For those of us who followed the royal commission and a number of its hearings and read as much as we could of the testimony and the subsequent recommendations, we recognise that this journey towards making sure that children are safe in institutions and our communities is a long way from over. While governments are progressively giving effect to the recommendations of the royal commission, in many ways there is only so much the law can do to keep children safe and it becomes a whole-of-community responsibility. I am certain that this parliament will see other legislation come before it to give effect to other aspects of the royal commission's work or to improve legislation we have already enacted.

Before I wind up I acknowledge that the Minister for Education and Training has initiated an independent inquiry into how the Department of Education responds to the risk of abuse in public education facilities, including TasTAFE. I am going to talk to the minister about this at some point this week, but I had a briefing last week. I share the concerns of survivors about how the scope of this inquiry could be narrowed where it will become forward-looking, because there is a very real risk here that if we do not make sure the independent reviewer is given the greatest possible scope to invite survivors, family and other members of school communities who may have important information to come forward about historical abuse, we run the very real risk of retraumatising people, because the royal commission did not deal with the public education system.
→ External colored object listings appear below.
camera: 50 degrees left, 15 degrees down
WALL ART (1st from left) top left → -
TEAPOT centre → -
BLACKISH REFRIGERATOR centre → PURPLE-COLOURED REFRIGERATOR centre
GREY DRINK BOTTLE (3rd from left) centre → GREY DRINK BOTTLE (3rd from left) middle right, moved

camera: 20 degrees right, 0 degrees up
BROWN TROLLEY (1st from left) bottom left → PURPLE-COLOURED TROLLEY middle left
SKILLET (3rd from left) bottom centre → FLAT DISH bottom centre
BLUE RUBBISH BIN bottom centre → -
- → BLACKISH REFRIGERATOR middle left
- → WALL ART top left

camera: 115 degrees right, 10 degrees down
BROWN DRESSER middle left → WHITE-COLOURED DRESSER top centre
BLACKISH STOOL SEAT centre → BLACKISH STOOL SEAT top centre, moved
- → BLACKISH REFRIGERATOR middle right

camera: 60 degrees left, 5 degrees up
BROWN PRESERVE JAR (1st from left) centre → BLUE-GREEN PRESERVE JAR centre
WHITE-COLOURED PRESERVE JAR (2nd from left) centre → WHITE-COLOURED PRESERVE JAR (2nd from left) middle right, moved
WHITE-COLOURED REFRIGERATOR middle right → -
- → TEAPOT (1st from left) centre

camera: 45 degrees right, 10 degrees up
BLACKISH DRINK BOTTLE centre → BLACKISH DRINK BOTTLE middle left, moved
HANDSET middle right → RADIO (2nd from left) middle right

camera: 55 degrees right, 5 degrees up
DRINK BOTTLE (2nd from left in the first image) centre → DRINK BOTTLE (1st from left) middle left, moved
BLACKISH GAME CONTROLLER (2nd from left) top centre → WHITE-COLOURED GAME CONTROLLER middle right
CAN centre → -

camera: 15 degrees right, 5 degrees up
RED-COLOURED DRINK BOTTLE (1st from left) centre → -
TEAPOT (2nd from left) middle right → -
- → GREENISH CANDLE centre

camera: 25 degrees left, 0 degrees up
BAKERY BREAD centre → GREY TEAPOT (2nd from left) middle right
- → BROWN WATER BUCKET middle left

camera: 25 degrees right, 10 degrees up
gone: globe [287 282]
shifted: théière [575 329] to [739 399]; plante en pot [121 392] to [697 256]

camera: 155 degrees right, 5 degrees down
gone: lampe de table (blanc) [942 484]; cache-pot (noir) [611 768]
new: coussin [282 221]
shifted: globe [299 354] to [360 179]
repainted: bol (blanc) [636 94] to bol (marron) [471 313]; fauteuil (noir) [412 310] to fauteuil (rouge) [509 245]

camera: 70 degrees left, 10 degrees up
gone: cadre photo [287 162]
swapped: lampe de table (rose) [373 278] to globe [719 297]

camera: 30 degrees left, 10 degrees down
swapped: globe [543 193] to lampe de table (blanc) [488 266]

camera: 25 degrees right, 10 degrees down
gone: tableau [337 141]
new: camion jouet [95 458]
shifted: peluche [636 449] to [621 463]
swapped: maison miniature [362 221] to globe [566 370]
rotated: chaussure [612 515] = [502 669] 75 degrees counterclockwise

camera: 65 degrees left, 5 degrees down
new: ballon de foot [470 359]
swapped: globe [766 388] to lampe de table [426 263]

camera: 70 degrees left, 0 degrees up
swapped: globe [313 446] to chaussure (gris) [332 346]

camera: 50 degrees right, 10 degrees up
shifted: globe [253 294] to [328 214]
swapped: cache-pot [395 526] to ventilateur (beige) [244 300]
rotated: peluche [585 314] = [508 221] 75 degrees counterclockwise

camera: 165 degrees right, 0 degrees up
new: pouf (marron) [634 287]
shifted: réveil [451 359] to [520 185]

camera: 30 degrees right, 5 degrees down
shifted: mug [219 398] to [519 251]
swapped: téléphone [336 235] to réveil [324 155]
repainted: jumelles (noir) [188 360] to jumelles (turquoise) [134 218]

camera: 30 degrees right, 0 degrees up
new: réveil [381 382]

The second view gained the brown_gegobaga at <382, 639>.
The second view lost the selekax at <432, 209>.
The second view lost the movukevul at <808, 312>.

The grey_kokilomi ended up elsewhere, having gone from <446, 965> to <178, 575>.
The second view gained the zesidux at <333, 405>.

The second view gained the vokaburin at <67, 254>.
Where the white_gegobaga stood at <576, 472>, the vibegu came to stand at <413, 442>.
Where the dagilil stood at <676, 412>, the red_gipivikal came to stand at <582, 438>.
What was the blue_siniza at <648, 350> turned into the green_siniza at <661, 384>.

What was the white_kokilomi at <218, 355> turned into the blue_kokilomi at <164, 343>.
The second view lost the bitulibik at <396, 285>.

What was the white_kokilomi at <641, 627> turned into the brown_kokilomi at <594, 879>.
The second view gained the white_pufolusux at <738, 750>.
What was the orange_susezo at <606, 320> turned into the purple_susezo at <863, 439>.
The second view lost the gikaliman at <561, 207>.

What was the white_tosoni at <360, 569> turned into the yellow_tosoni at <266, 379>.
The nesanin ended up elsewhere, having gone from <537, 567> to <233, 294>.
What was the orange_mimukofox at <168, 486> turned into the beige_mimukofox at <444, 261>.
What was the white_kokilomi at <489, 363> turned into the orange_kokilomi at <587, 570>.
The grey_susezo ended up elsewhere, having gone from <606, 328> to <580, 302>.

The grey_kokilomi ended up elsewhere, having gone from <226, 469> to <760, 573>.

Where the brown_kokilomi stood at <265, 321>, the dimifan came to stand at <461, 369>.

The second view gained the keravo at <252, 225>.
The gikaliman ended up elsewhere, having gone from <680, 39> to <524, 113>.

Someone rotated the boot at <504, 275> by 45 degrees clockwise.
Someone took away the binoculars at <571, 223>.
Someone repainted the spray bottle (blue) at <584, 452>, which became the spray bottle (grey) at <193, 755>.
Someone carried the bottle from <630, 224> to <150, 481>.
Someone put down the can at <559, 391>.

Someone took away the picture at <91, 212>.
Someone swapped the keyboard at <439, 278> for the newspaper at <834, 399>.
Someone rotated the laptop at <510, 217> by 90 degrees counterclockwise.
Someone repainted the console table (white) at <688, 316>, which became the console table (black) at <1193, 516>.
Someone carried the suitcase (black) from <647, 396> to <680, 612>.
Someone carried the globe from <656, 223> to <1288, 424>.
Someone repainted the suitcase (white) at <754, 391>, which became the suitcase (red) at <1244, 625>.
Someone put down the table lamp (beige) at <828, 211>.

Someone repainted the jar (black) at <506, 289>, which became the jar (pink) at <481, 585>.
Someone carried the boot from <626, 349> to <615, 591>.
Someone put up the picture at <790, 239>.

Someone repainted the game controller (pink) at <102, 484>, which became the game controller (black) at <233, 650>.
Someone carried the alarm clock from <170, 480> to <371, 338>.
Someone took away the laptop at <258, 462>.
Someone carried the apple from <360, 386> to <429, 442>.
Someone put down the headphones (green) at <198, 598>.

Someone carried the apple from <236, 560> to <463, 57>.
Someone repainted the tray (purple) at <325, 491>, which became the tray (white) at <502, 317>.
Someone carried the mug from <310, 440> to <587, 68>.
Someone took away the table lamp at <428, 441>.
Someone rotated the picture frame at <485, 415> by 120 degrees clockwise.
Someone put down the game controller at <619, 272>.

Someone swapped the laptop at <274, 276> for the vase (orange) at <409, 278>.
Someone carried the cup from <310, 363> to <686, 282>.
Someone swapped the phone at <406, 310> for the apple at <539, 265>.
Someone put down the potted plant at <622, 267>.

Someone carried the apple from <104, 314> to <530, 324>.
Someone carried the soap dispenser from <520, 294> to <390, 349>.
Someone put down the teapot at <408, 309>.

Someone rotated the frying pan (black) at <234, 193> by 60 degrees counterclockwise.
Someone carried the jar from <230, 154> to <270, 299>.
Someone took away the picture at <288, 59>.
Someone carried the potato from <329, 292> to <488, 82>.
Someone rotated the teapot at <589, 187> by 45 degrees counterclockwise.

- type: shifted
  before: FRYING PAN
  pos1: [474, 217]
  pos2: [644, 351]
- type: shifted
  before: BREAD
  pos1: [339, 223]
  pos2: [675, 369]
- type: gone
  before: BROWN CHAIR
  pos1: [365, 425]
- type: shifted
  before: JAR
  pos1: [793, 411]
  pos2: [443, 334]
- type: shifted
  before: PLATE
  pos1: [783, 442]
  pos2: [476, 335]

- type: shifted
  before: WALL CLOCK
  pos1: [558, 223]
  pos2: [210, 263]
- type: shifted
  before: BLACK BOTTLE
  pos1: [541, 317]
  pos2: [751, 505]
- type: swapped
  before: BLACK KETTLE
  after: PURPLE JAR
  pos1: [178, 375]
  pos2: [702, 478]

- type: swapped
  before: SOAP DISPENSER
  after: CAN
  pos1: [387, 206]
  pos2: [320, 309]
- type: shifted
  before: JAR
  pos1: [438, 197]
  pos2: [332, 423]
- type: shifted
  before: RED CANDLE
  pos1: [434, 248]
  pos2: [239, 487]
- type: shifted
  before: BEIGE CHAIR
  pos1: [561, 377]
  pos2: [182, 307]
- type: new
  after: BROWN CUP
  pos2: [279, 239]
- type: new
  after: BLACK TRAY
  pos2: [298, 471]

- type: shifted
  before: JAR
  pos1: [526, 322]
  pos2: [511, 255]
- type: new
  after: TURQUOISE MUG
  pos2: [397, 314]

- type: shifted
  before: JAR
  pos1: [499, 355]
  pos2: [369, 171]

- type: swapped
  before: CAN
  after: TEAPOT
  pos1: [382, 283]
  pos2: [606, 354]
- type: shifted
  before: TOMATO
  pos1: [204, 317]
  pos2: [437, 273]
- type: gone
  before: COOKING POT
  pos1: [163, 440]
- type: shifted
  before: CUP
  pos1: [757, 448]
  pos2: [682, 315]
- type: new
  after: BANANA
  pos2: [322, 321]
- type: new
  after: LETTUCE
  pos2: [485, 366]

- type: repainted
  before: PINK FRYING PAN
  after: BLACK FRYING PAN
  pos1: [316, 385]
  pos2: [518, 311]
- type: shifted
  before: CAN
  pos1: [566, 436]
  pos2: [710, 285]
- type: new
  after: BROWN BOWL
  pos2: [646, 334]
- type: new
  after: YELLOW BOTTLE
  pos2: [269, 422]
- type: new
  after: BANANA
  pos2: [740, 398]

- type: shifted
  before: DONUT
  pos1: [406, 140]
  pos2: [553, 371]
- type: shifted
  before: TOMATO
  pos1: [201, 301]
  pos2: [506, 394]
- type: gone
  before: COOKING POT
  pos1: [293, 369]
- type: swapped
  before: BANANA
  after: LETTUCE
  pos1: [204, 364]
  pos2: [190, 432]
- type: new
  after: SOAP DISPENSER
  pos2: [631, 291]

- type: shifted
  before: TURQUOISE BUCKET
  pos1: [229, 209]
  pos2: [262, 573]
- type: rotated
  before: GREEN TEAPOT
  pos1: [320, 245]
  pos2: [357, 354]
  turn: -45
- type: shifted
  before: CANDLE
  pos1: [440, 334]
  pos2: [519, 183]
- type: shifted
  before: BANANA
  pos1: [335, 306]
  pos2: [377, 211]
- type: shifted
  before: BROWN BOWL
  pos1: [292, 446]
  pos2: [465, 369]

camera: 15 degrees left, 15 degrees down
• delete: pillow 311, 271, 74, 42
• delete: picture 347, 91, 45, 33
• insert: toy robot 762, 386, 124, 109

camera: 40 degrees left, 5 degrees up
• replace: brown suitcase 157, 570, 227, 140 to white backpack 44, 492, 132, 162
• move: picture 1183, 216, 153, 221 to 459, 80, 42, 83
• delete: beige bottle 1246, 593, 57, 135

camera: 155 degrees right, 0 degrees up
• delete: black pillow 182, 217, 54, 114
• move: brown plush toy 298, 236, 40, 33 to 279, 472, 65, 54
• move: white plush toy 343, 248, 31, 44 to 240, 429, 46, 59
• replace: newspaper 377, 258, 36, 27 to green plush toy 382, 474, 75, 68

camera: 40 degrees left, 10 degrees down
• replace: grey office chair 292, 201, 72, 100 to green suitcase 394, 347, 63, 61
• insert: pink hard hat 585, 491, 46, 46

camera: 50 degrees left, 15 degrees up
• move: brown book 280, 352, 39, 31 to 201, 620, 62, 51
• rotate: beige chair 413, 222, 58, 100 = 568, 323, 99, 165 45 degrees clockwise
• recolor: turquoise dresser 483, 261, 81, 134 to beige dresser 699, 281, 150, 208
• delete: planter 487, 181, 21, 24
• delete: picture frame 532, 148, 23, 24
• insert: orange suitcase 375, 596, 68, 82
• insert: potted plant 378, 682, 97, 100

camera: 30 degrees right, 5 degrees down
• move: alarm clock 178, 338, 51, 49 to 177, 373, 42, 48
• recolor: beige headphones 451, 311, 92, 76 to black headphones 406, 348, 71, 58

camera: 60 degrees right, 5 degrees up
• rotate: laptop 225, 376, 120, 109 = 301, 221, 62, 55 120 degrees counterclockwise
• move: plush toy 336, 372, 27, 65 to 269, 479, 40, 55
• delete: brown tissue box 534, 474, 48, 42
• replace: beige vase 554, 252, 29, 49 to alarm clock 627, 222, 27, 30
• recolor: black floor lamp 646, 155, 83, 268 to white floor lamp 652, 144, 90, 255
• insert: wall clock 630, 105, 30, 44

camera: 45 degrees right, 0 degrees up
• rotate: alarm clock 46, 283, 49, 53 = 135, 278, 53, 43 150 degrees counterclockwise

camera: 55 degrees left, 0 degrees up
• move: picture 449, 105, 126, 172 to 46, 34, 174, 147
The royal commission's work was focused on institutions such as the Catholic Church, the Anglican Church, the Salvation Army and a number of other institutions where for periods the abuse and harm of children was rife and systemic. The royal commission did not deal with Tasmania's Department of Education, for example, and we know that there were children who were harmed by employees of the Tasmanian Education department historically. We have to make sure that those survivors or family members of victims are invited to give testimony to the independent inquiry process because unless you confront what happened historically, not only are you potentially depriving survivors of justice, but it is very difficult to map a clear safe path forward in our schools and other public educational institutions.

I know that the Minister for Education and Training feels passionately about the safety and wellbeing of children. I simply encourage him to make sure that he gives that independent reviewer, whoever they are, the greatest possible authority to conduct that review process in a way that is sensitive and rigorous, and that Tasmanians who experienced abuse in a public education setting historically are respected and invited to be heard. It will be that knowledge and testimony which will help us as Tasmanians - this parliament, the minister and the department - to make sure that our outstanding Department of Education has the most robust child-focused, trauma-informed responses in place for every child who goes through the education system in a public setting in Tasmania.

With those few words, I am very glad to say the Greens will be supporting this legislation.